To prevent such abuses, as well as subtler hazards, the federal government in 1981 set up a two-tiered system for protecting patients in medical experiments. The design, or "protocol," of a study must be approved by an institutional review board that weighs its risks and benefits. And informed consent must be obtained: the nature of the experiment, its suspected risks and even the pros and cons of not participating in the study are supposed to be clearly explained to potential subjects, who then can choose to sign on.
But is the system working? Are the guidelines strict enough, is the oversight strong enough? Are the safeguards adequate to protect against the conflict that so troubled Enrique Lamadrid? Doctors who are also researchers have a dual allegiance, to their patient-subjects and to their research protocols. Despite the best of intentions, they are, according to one ethicist, "double agents with conflicting loyalties."
Had Tony Lamadrid's social worker alluded to just such a conflict in her telephone message to him? Gioia-Hasick, who declined an interview request, offered one last piece of advice on the answering machine. "Using the staff there (UCLA)," she said, "and trying to get into a better and kind of cleaner program at Saint John's (Hospital) would be great. Anyway," she finished, "I wish you a lot of luck. And let me know what happens. Thanks. Bye-bye."
IT WAS SUMMER OF 1978 WHEN PROFESSOR KEITH NUECHTERLEIN, WHO had just earned his Ph.D in clinical psychology from the University of Minnesota, arrived at UCLA's School of Medicine. He had dreamed of becoming a minister or a physicist, but he picked research psychology because he saw it as the perfect way to combine his talents as a people person and a scientist. About the same time, Michael Gitlin, a bright young graduate of the University of Pennsylvania School of Medicine, was finishing up his psychiatric residency at UCLA.
Nuechterlein was particularly interested in an aspect of neuropsychology--the subtle abnormalities in the way some people perceive things. As he followed the literature, he began to wonder if it might not be possible to look at such factors as a way of measuring and predicting a predisposition for schizophrenia, which includes such devastating perception problems as hearing nonexistent voices and feeling persecuted by nonexistent forces.
Gitlin, meanwhile, was becoming a respected authority on the treatment of mood disorders, especially manic depression and schizophrenia. In his growing practice, he was seeing many young adults having their first manic episode. And the question he kept confronting was this: Should a 21-year-old face a lifetime of lithium use, the drug of choice for manic depression? The cost-benefit ratio is a complicated one. Though the relapse rate is high, without lithium, the drug may have toxic side effects. Gitlin was well aware that the drugs that helped control much worse disorders, like schizophrenia, could also have serious side effects.
It seemed only natural that these two bearded boy wonders--dubbed by colleagues as "compulsively conscientious" (Nuechterlein) and "a real mensch " (Gitlin)--would join forces in research: If doctors could predict the onset of mental disease symptoms they could also better control the use of drugs. Gitlin and Nuechterlein decided to go after a piece of the $5 billion the government annually spends on biomedical research involving human subjects.

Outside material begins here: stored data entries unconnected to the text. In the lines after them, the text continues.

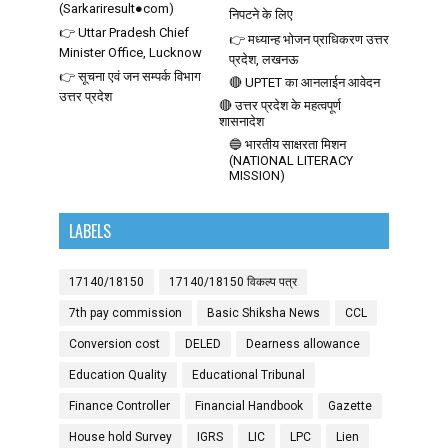
(Sarkariresult●com)
निपटने के लिए
👉 Uttar Pradesh Chief
👉 मध्यान्ह भोजन प्राधिकरण उत्तर
Minister Office, Lucknow
प्रदेश, लखनऊ
👉 सूचना एवं जन सम्पर्क विभाग
🔴 UPTET का आनलाईन आवेदन
उत्तर प्रदेश
🔴 उत्तर प्रदेश के महत्वपूर्ण
शासनादेश
🔵 भारतीय साक्षरता मिशन
(NATIONAL LITERACY
MISSION)
LABELS
17140/18150
17140/18150 विकल्प पत्र
7th pay commission
Basic Shiksha News
CCL
Conversion cost
DELED
Dearness allowance
Education Quality
Educational Tribunal
Finance Controller
Financial Handbook
Gazette
House hold Survey
IGRS
LIC
LPC
Lien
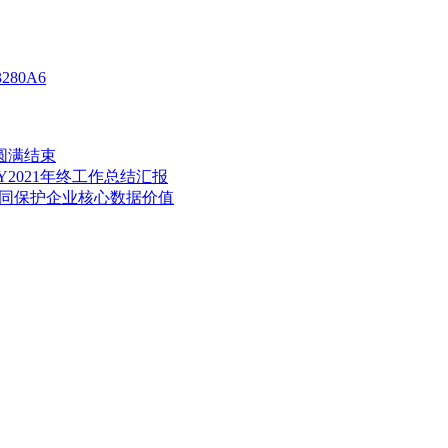
80A6
动圆满结束
2021年终工作总结汇报
共同保护企业核心数据价值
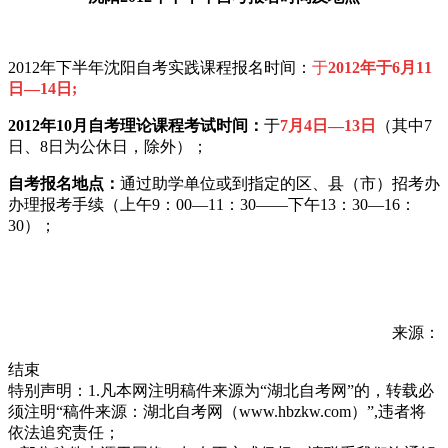
2012年下半年沈阳自考实践课程报名时间：
于
2012年于6月11
日—14日;
2012年10月
自考理论课程考试时间：
于
7月4日—13日
（其中7
日、8日为公休日，除外）；
自考报名地点：
通过助学单位或到指定的区、县（市）招考办
办理报考手续（上午9：00—11：30——下午13：30—16：
30）；
来源：
结束
特别声明：1.凡本网注明稿件来源为“湖北自考网”的，转载必
须注明“稿件来源：湖北自考网（www.hbzkw.com）”,违者将
依法追究责任；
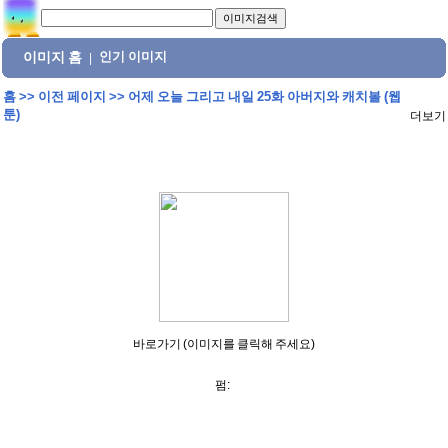
이미지 홈
인기 이미지
|
홈
>>
이전 페이지
>>
어제 오늘 그리고 내일 25화 아버지와 캐치볼 (웹
툰)
더보기
바로가기 (이미지를 클릭해 주세요)
펌:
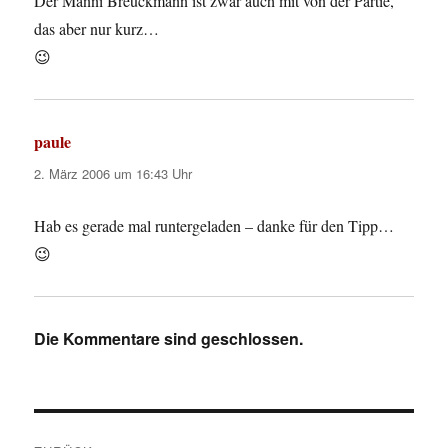
Der Manni Breuckmann ist zwar auch mit von der Partie,
das aber nur kurz…
😉
paule
sagt:
2. März 2006 um 16:43 Uhr
Hab es gerade mal runtergeladen – danke für den Tipp…
😉
Die Kommentare sind geschlossen.
Beitragsnavigation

Their big break came in 1983, when the National Institute of Mental Health awarded Nuechterlein, as the study's director, the first of what would amount to $2 million in grants over 11 years for the "Developmental Processes in Schizophrenic Disorders" project. The study would include hundreds of subjects, most of them recruited as they were admitted to Camarillo State Hospital, Harbor/UCLA Medical Center, Olive View Medical Center and the UCLA Neuropsychiatric Hospital. These were "recent onset" patients who had experienced their first psychotic breaks within the past two years. The project offered them free treatment at UCLA's prestigious medical center in a program for outpatients called the Aftercare Clinic.

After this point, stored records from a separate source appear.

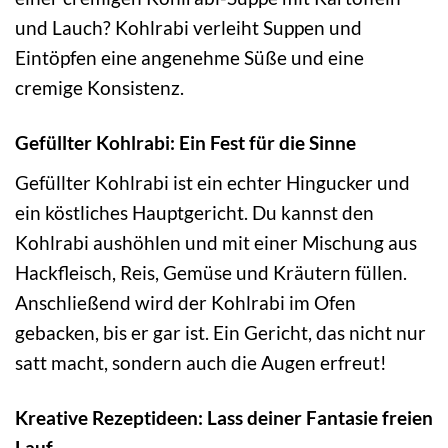
und Lauch? Kohlrabi verleiht Suppen und
Eintöpfen eine angenehme Süße und eine
cremige Konsistenz.
Gefüllter Kohlrabi: Ein Fest für die Sinne
Gefüllter Kohlrabi ist ein echter Hingucker und
ein köstliches Hauptgericht. Du kannst den
Kohlrabi aushöhlen und mit einer Mischung aus
Hackfleisch, Reis, Gemüse und Kräutern füllen.
Anschließend wird der Kohlrabi im Ofen
gebacken, bis er gar ist. Ein Gericht, das nicht nur
satt macht, sondern auch die Augen erfreut!
Kreative Rezeptideen: Lass deiner Fantasie freien
Lauf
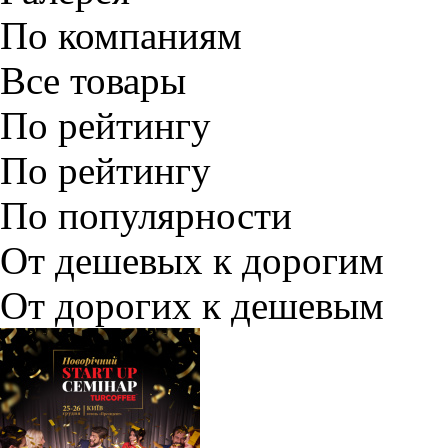
По компаниям
Все товары
По рейтингу
По рейтингу
По популярности
От дешевых к дорогим
От дорогих к дешевым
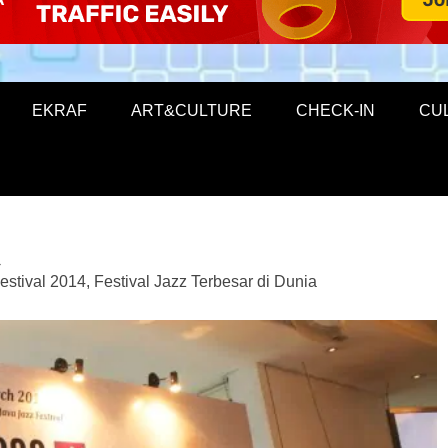
EKRAF
ART&CULTURE
CHECK-IN
CU
estival 2014, Festival Jazz Terbesar di Dunia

The research included two protocols, approved by the university's Human Subjects Protection Committee and by the government. The first involved putting the patient-subjects on a standardized dose of the antipsychotic drug Prolixin while the researchers tracked their symptoms and tested for factors associated with relapses, defined as a "return to a state of active and severe psychotic symptoms." The variables to be studied included environmental stresses thought to trigger symptoms--"high expressed emotion" within families, for example, things like emotional over-involvement, criticism and hostility--and physiological components such as "smooth pursuit eye movements," breathing rate, blood pressure and the like.